August 29, 2016 | Erica Tennenhouse

Excavations of human remains at Vlasac, Serbia.
Photo credit: : Dušan Borić; caption: Excavations of human remains at Vlasac, Serbia.

Researchers study starch granules trapped in fossilized dental plaque to reconstruct Mesolithic diets.

Thanks to nine ancient men and women with poor oral hygiene, researchers have determined that foragers in the Balkans 8,600 years ago were cheating on their wild diets by supplementing them with domesticated cereals.

A look at the starch remains entrapped in the calcified dental plaque of human teeth gathered from a dig site in the central Balkans suggest that wheat and barley reached these foragers at least four centuries earlier than previously thought.

"The deposition of mineralised plaque ends with the death of the individual,” explains Emanuela Cristiani from The McDonald Institute for Archaeological Research, University of Cambridge, in a press release. That means ancient dental plaque seals a record of dietary preferences during given periods in human history.

To figure out who was eating what, and when, the researchers compared the plaque content of the forager teeth to that of three women who belonged to an early farming community nearby. 

Wedged between the hunting and gathering of the Paleolithic and the farming explosion of the Neolithic sat the Mesolithic period — some continued to practice intensive hunting during this time, while others were slowly making the transition to agriculture.

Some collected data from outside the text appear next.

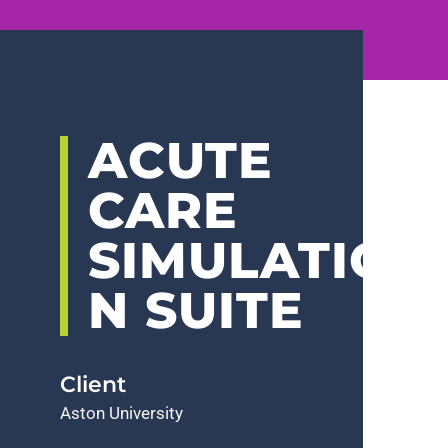
ACUTE
CARE
SIMULATIO
N SUITE
Client
Aston University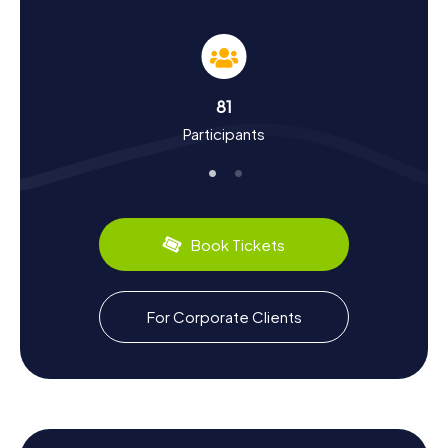
Experience History and Culture on the
Scavenger Hunt in Włocławek
The myCityHunt Scavenger Hunts offer you the
opportunity to dive deep into the history and culture of
81
Włocławek. Founded in the 11th century, the city boasts a
Participants
storied past, from the rule of the Teutonic Knights to the
Swedish invasion in the 17th century. Once a significant
hub for grain trade, Włocławek evolved into an industrial
city in the 19th century. Today, a Scavenger Hunt in
Włocławek lets you discover more about these historical
events and intriguing facts, such as the history of the
Book Tickets
famous faience and porcelain production. Don't miss the
chance to savor the region's culinary delights, like
traditional Polish pierogi, to complete your Włocławek
experience.
For Corporate Clients
Explore the Surroundings After the Scavenger
Hunt in Włocławek
After a successful Scavenger Hunt in Włocławek, the city
offers plenty of opportunities to explore its surroundings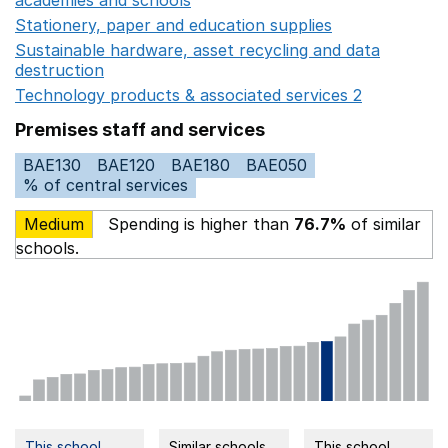
Stationery, paper and education supplies
Opens in a n
Sustainable hardware, asset recycling and data
destruction
Opens in a new window
Technology products & associated services 2
Opens in 
Premises staff and services
BAE130
BAE120
BAE180
BAE050
% of central services
Medium
Spending is higher than
76.7%
of similar
schools.
This school
Similar schools
This school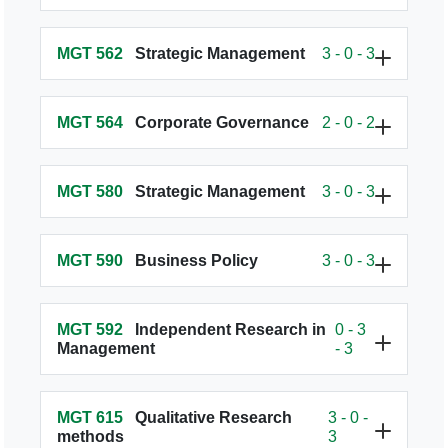
MGT 562
Strategic Management
3 - 0 - 3
MGT 564
Corporate Governance
2 - 0 - 2
MGT 580
Strategic Management
3 - 0 - 3
MGT 590
Business Policy
3 - 0 - 3
MGT 592
Independent Research in
0 - 3
Management
- 3
MGT 615
Qualitative Research
3 - 0 -
methods
3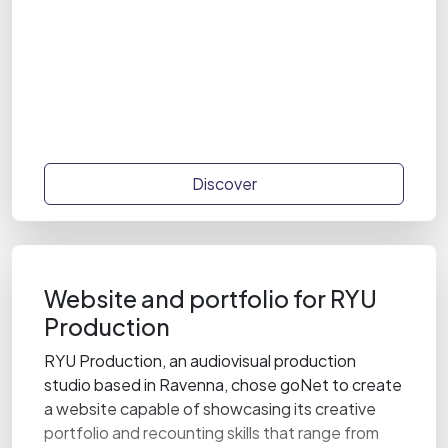
Discover
Website and portfolio for RYU
Production
RYU Production, an audiovisual production
studio based in Ravenna, chose goNet to create
a website capable of showcasing its creative
portfolio and recounting skills that range from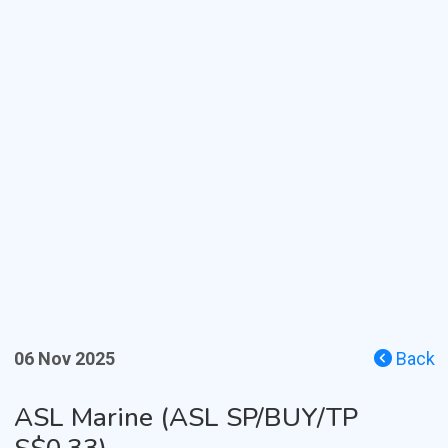
06 Nov 2025
Back
ASL Marine (ASL SP/BUY/TP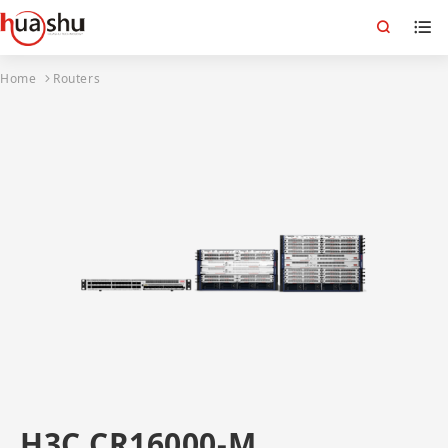
Home
Routers
H3C CR16000-M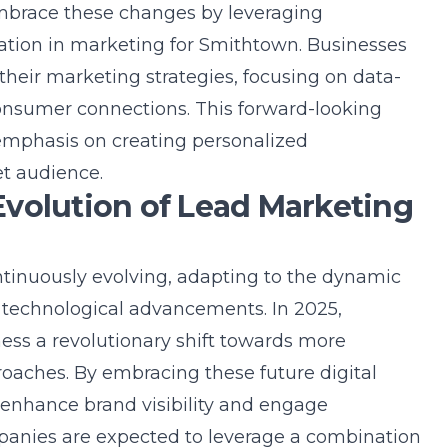
embrace these changes by leveraging
mation in marketing for Smithtown
. Businesses
 their marketing strategies, focusing on data-
consumer connections. This forward-looking
 emphasis on creating personalized
et audience.
volution of Lead Marketing
ntinuously evolving, adapting to the dynamic
technological advancements. In 2025,
ess a revolutionary shift towards more
oaches. By embracing these future digital
 enhance brand visibility and engage
panies are expected to leverage a combination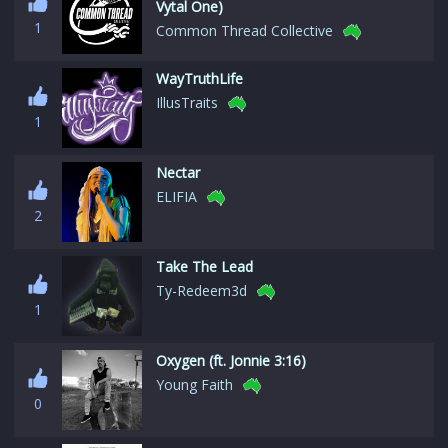
Vytal One)
1
Common Thread Collective
WayTruthLife
IllusTraits
1
Nectar
ELIFIA
2
Take The Lead
Ty-Redeem3d
1
Oxygen (ft. Jonnie 3:16)
Young Faith
0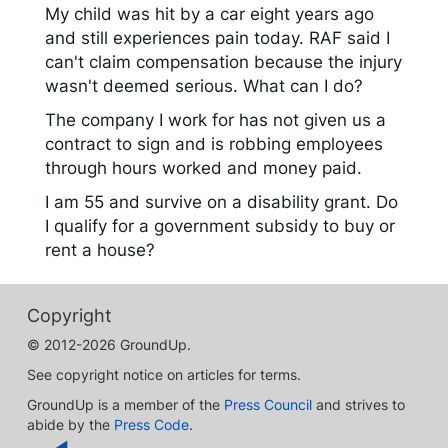
My child was hit by a car eight years ago
and still experiences pain today. RAF said I
can't claim compensation because the injury
wasn't deemed serious. What can I do?
The company I work for has not given us a
contract to sign and is robbing employees
through hours worked and money paid.
I am 55 and survive on a disability grant. Do
I qualify for a government subsidy to buy or
rent a house?
Copyright
© 2012-2026 GroundUp.
See copyright notice on articles for terms.
GroundUp is a member of the
Press Council
and strives to
abide by the
Press Code
.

The researchers argue that inland Mesolithic foragers likely had trade networks that extended into the earliest farming circles, and these avenues of exchange may account for the addition of “exotic” early domesticated crops to the foragers’ usual fare of wild oats, peas, beans, and grasses.

According to Cristiani, the microfossils trapped in dental calculus “reveal that domesticated plants were introduced to the Balkans independently from the rest of Neolithic novelties such as domesticated animals and artefacts, which accompanied the arrival of farming communities in the region."

The findings were published in the Proceedings of the National Academy of Sciences.